Kararı, davacı vekili temyiz etmiştir.
1-Dava, hakem heyeti kararının iptali istemine ilişkin olup davacı, hakem heyeti kararının 1, 2, 4, 5, 6. maddelerinin ve feshin haklılığına dair gerekçenin iptalini talep etmiştir. Davacı özellikle 2. fıkranın kısmen iptalini isterken zararının daha fazla olduğu halde hakem heyetinin tazminat miktarını eksik belirlediğini iddia etmiştir. Davalı vekili ise, müvekkilinin de hakem heyetinin tazminat miktarını belirlemesine ilişkin kararın 2. fıkrasının ve tahsile dair 3. fıkrasının hukuka aykırı olduğunu, hakem heyetinin yetkisini aştığını, talepten fazlaya karar verildiğini, yargılama giderlerinin yanlış belirlendiğini ileri sürerek işbu iptal davasına konu edilen 11.07.2017 tarihli hakem kararının 2, 3, 4, 5, 6 numaralı hüküm fıkralarının iptali istemiyle İstanbul 9. Asliye Ticaret Mahkemesinin 2017/737 E. sayılı dosyası ile dava açtığını belirtip dava dilekçesini sunmuştur. HMK’nın 166. maddesi uyarınca davaların aynı sebepten doğması veya birisi hakkında verilecek hükmün diğerini etkileyecek nitelikte bulunması halinde davalar arasında bağlantı var sayılır. Davalı tarafından aynı hakem kararının kısmen aynı maddelerinin iptali talebiyle dava açıldığına göre davalar arasında bağlantı olduğu sabittir. Bu durumda mahkemece, anılan dosyanın getirtilerek karar verilip verilmediğinin, karar verilmişse kesinleşip kesinleşmediğinin araştırılması, kesinleşmişse bu davaya etkisinin değerlendirilmesi, halen İlk Derece Mahkemesi sıfatı ile Bölge Adliye Mahkemesinde derdest ise HMK’nın 166. maddesi uyarınca davaların birleştirilerek beraber görülmesinin sağlanması ve sonucuna göre bir karar verilmesi gerekirken bu hususlar üzerinde durulmadan yazılı şekilde hüküm kurulması doğru olmamış, bozmayı gerektirmiştir.
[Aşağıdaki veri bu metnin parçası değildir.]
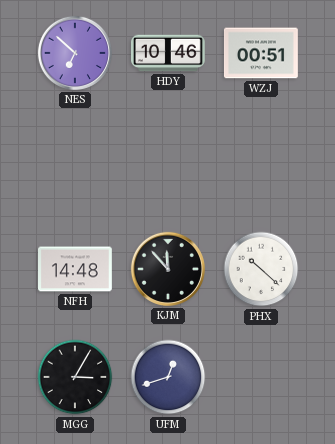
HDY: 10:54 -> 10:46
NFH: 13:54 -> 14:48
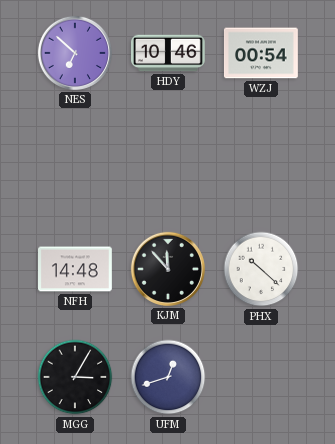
WZJ: 00:51 -> 00:54
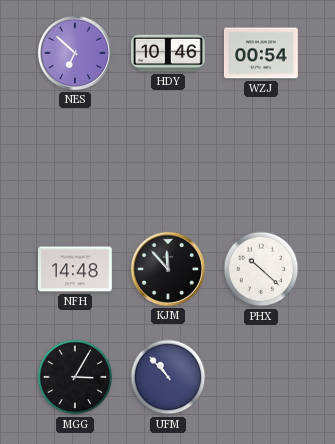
UFM: 12:42 -> 10:53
2-Bozma sebep ve şekline göre davacı vekilinin temyiz itirazlarının şimdilik incelenmesine gerek görülmemiştir.
SONUÇ: Yukarıda (1) numaralı bentte açıklanan nedenlerle kararın BOZULMASINA, (2) numaralı bentte açıklanan nedenlerle davacı vekilinin esasa yönelik temyiz istemlerinin incelenmesine şimdilik yer olmadığına, takdir olunan 3.815,00 TL duruşma vekalet ücretinin davalıdan alınarak davacıya verilmesine, ödediği peşin temyiz harcının isteği halinde temyiz eden davacıya iadesine, 22/12/2021 tarihinde oybirliğiyle karar verildi.